Same thing happens when I fall short in something or I make a mistake. I blow a call in a baseball game and I dwell on it forever, kicking myself for what I thought I saw or for being out of the proper position to make the right call. I run a race and come in way slower than I wanted to – I’ll keep telling myself that I’m the worst athlete ever and I should give up. I pull out a high school yearbook and dwell on something stupid I did in my youth. I miss a shot in NBA2K16 and I may pout for the rest of the night.

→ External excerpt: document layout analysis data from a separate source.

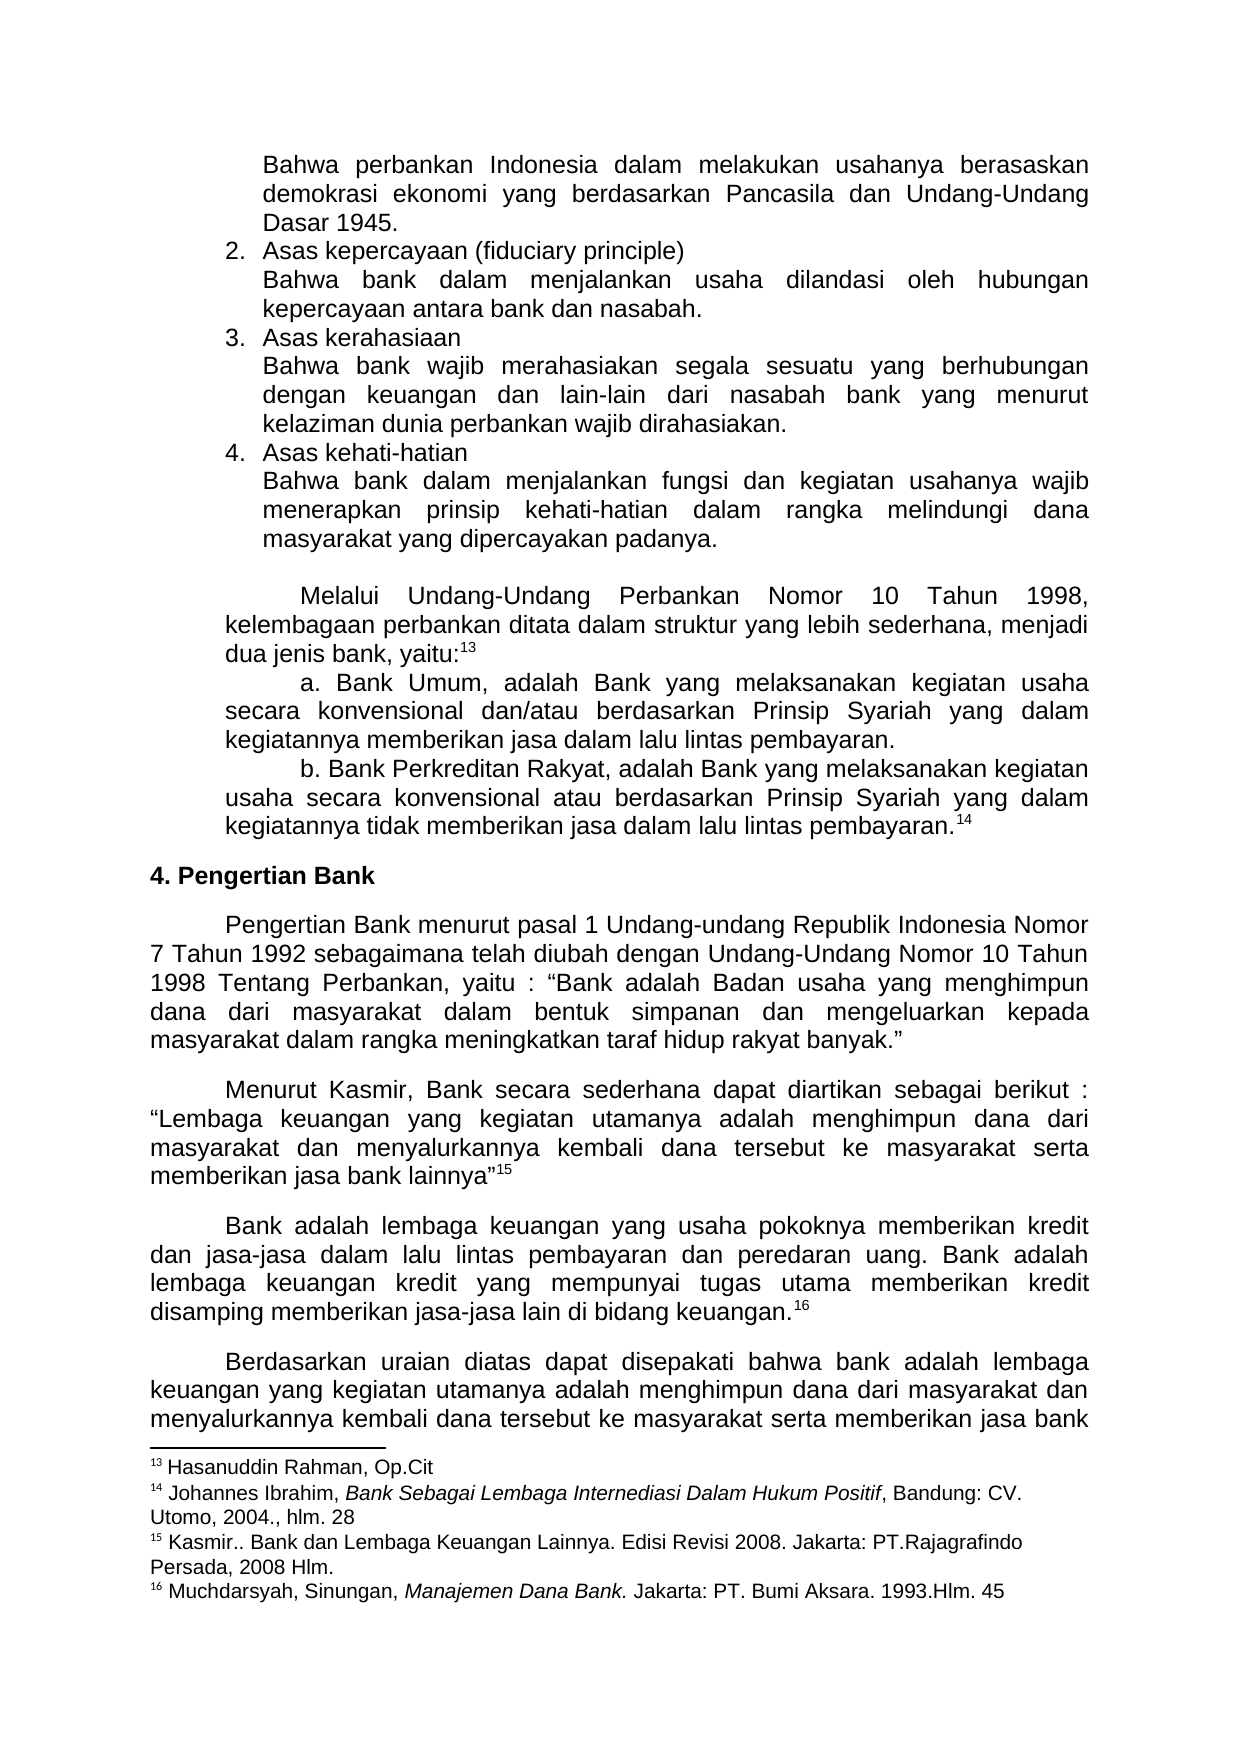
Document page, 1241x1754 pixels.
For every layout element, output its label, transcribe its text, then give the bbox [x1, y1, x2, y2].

list a. Bank Umum, adalah Bank yang melaksanakan kegiatan usaha secara konvensional dan/atau berdasarkan Prinsip Syariah yang dalam kegiatannya memberikan jasa dalam lalu lintas pembayaran. [225, 667, 1090, 754]
text 4. Pengertian Bank [150, 861, 1090, 889]
list Bahwa perbankan Indonesia dalam melakukan usahanya berasaskan demokrasi ekonomi yang berdasarkan Pancasila dan Undang-Undang Dasar 1945. [262, 150, 1090, 236]
list Melalui Undang-Undang Perbankan Nomor 10 Tahun 1998, kelembagaan perbankan ditata dalam struktur yang lebih sederhana, menjadi dua jenis bank, yaitu: [225, 581, 1090, 667]
list Asas kepercayaan (fiduciary principle) [225, 236, 1090, 265]
list Asas kerahasiaan [225, 322, 1090, 351]
text Menurut Kasmir, Bank secara sederhana dapat diartikan sebagai berikut : “Lembaga keuangan yang kegiatan utamanya adalah menghimpun dana dari masyarakat dan menyalurkannya kembali dana tersebut ke masyarakat serta memberikan jasa bank lainnya” [150, 1075, 1090, 1190]
list Asas kehati-hatian [225, 437, 1090, 466]
text Bank adalah lembaga keuangan yang usaha pokoknya memberikan kredit dan jasa-jasa dalam lalu lintas pembayaran dan peredaran uang. Bank adalah lembaga keuangan kredit yang mempunyai tugas utama memberikan kredit disamping memberikan jasa-jasa lain di bidang keuangan. [150, 1211, 1090, 1326]
list b. Bank Perkreditan Rakyat, adalah Bank yang melaksanakan kegiatan usaha secara konvensional atau berdasarkan Prinsip Syariah yang dalam kegiatannya tidak memberikan jasa dalam lalu lintas pembayaran. [225, 754, 1090, 840]
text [150, 1347, 1090, 1433]
list Bahwa bank dalam menjalankan fungsi dan kegiatan usahanya wajib menerapkan prinsip kehati-hatian dalam rangka melindungi dana masyarakat yang dipercayakan padanya. [262, 466, 1090, 552]
text Pengertian Bank menurut pasal 1 Undang-undang Republik Indonesia Nomor 7 Tahun 1992 sebagaimana telah diubah dengan Undang-Undang Nomor 10 Tahun 1998 Tentang Perbankan, yaitu : “Bank adalah Badan usaha yang menghimpun dana dari masyarakat dalam bentuk simpanan dan mengeluarkan kepada masyarakat dalam rangka meningkatkan taraf hidup rakyat banyak.” [150, 910, 1090, 1054]
list Bahwa bank dalam menjalankan usaha dilandasi oleh hubungan kepercayaan antara bank dan nasabah. [262, 265, 1090, 322]
list Bahwa bank wajib merahasiakan segala sesuatu yang berhubungan dengan keuangan dan lain-lain dari nasabah bank yang menurut kelaziman dunia perbankan wajib dirahasiakan. [262, 351, 1090, 437]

I find it close to impossible to forgive myself and it often leads to more negative thoughts about myself. I tell myself I’m worthless. I tell myself that no one will accept me because I’ve screwed up or I’ve fallen short. And what’s really bad is that I’ll let these thoughts have an overpowering impact on my personal life and sometimes my professional life as well.

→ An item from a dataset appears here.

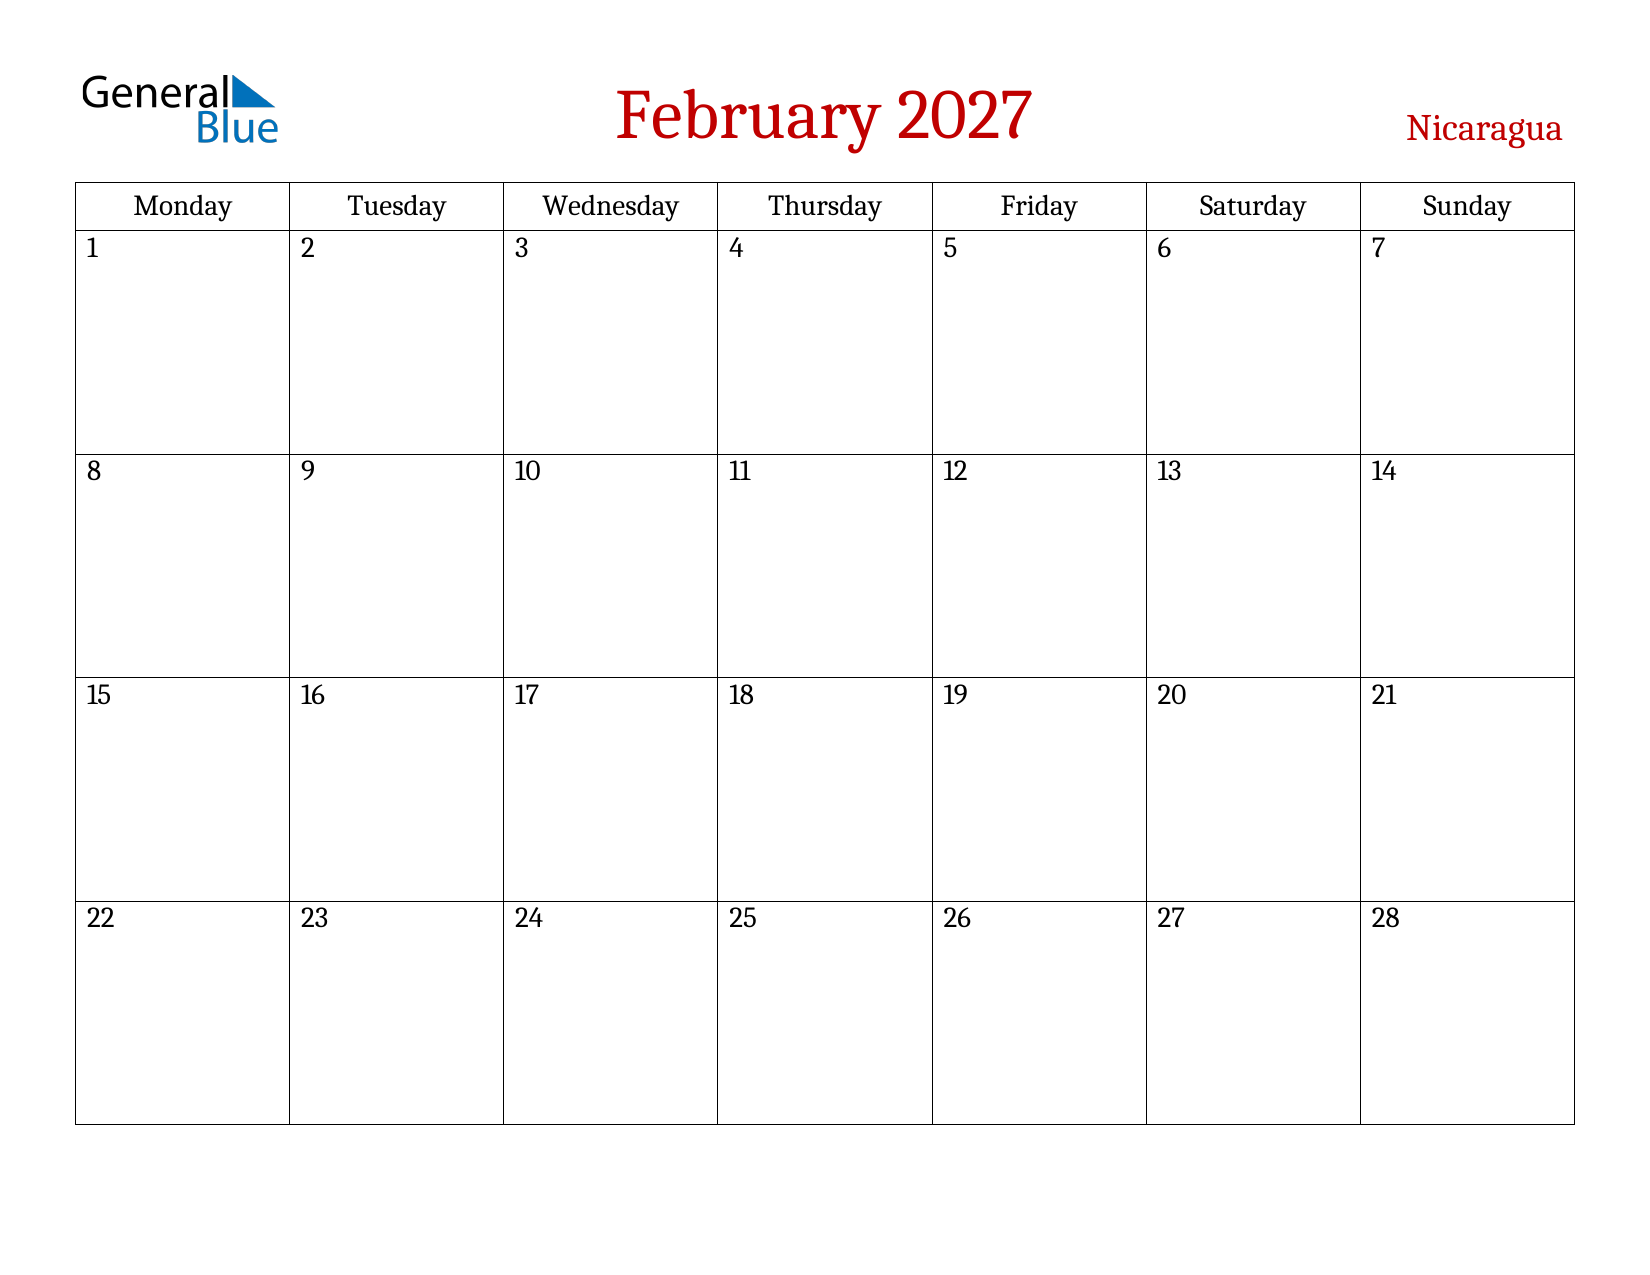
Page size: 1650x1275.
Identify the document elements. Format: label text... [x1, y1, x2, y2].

For example, earlier today I attended a fundraiser in Lansing. Shortly before that event, I could not find a word doc that I needed. I looked everywhere on my computer, on our servers, on multiple flash drives.

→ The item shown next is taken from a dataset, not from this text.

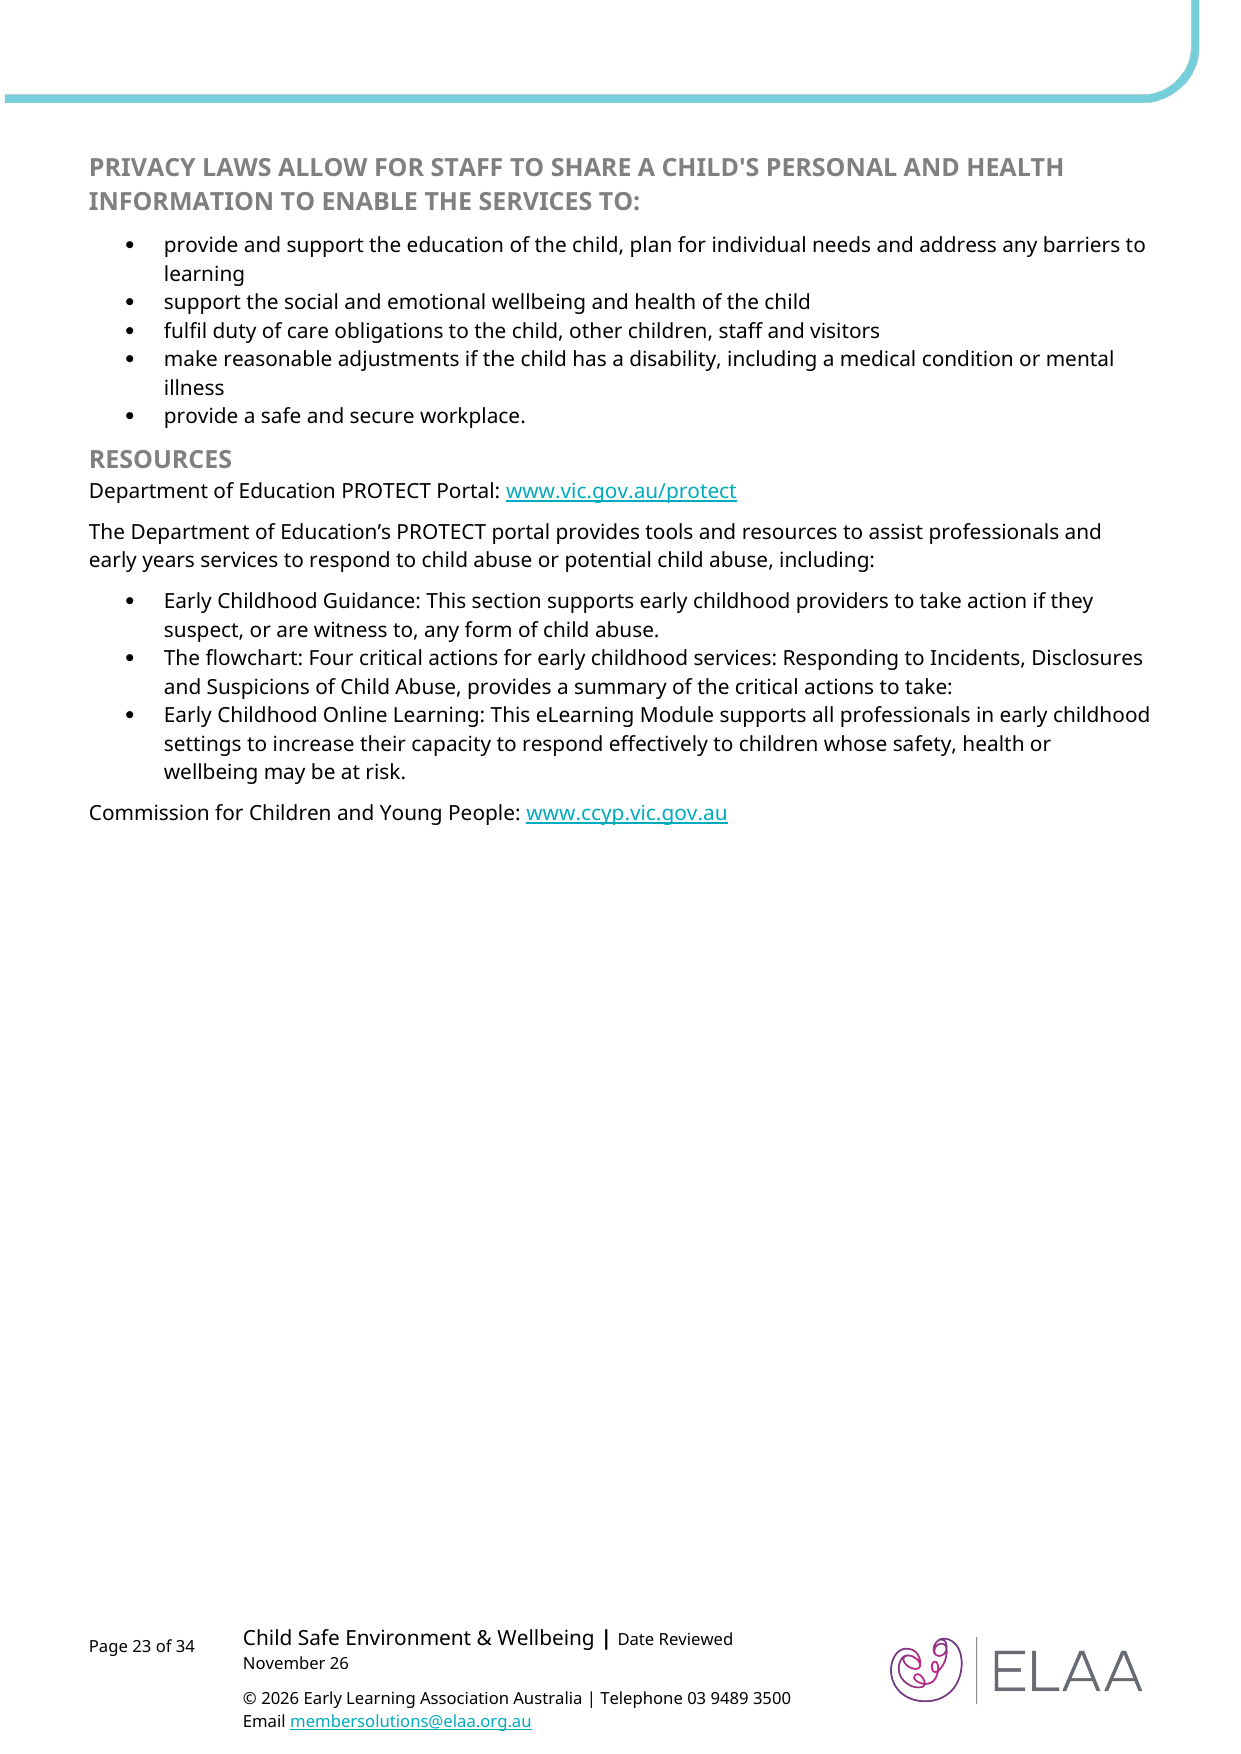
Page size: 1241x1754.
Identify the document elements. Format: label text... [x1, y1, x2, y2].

It was all to no avail. Instead of accepting it and starting to draft a new doc, I kicked myself for coming up short – again. That then got amplified by my fear that the people involved with the event I had to attend would think poorly of me because I’m currently wearing a walking cast/boot on. Then that got amplified by my fear that I would run into people who have a general dislike of banks, or of some political comment I’ve made, or have an impression of me based on something related to the Jaycees or the road commission or something. And that got amplified by my mind imagining what a conversation would be like with such a person.
Needless to say, all that imagining of the worst had me shook.
The time came where I had to walk into the event and immediately I felt judging eyes falling on me. Now, I don’t know if there were actually judging eyes – but that what I told myself. As I signed in, I purposely did not make eye contact with some people I knew because I feared what they would think/say/do. Needless to say, not a lot of people talked with me.
Quickly shaking hands with couple of people, including the person who the event was for – I left. If I wasn’t wearing a boot, I’m pretty sure that I would have sprinted out of there. I will admit, I was actually tempted to take the stairs instead of taking the elevator down (I was on the 12th floor) just so that I could get out of there faster.
In hindsight – it’s very possible and probably most likely that no one there thought anything about me. They might have been busy checking people into the event or with some other job related things. And even if they did think about me, they probably didn’t put that much effort or time into it. But because I was so amped up and unwilling/unable to let go of mistakes that had nothing to do with what I was doing, I wasn’t able to see past my perception and enjoy things for what they were.
This is all a long story to share with you how important it is to let go of things – how important it is not to let mistakes and regrets dominate your mind. Well, actually it’s a long story to remind me of that.
So thanks for tagging along with me for that story. 😉
I do think there is a few important lessons from this and from life in general that I need to remember (courtesy of my therapist and from Angel Chernoff – http://www.marcandangel.com):
1 – You are not your mistakes. – Life didn’t come with instructions. Accept that mistakes will happen. You are not your mistakes, you are not your struggles, and you are here NOW with the power to shape your day and your tomorrow. No matter how chaotic the past has been, the future is a clean, fresh, wide open slate. What you do with it is up to you.
2 – Mistakes are rarely as bad as they seem. – Mistakes and setbacks are rarely as bad as they seem, and even when they are, they give us an opportunity to grow stronger. You should never let one dark cloud cover the entire sky. The sun is always shining on some part of your life. Sometimes you just have to forget how you feel, remember what you deserve, and keep pushing forward.
3 – Life goes on. – Mistakes are painful when they happen, but years later this collection of mistakes, called experience, leads us to success. If it’s good, it’s going to be wonderful. If it’s bad, it’s going to be an experience. Your mindset is at the heart of your success. You have to take the good with the bad, smile with the sad, love what you have and be thankful for what you had. Forgive yourself and others, but don’t forget. Learn from your mistakes, but don’t regret. Life is change, things go wrong, and life goes on.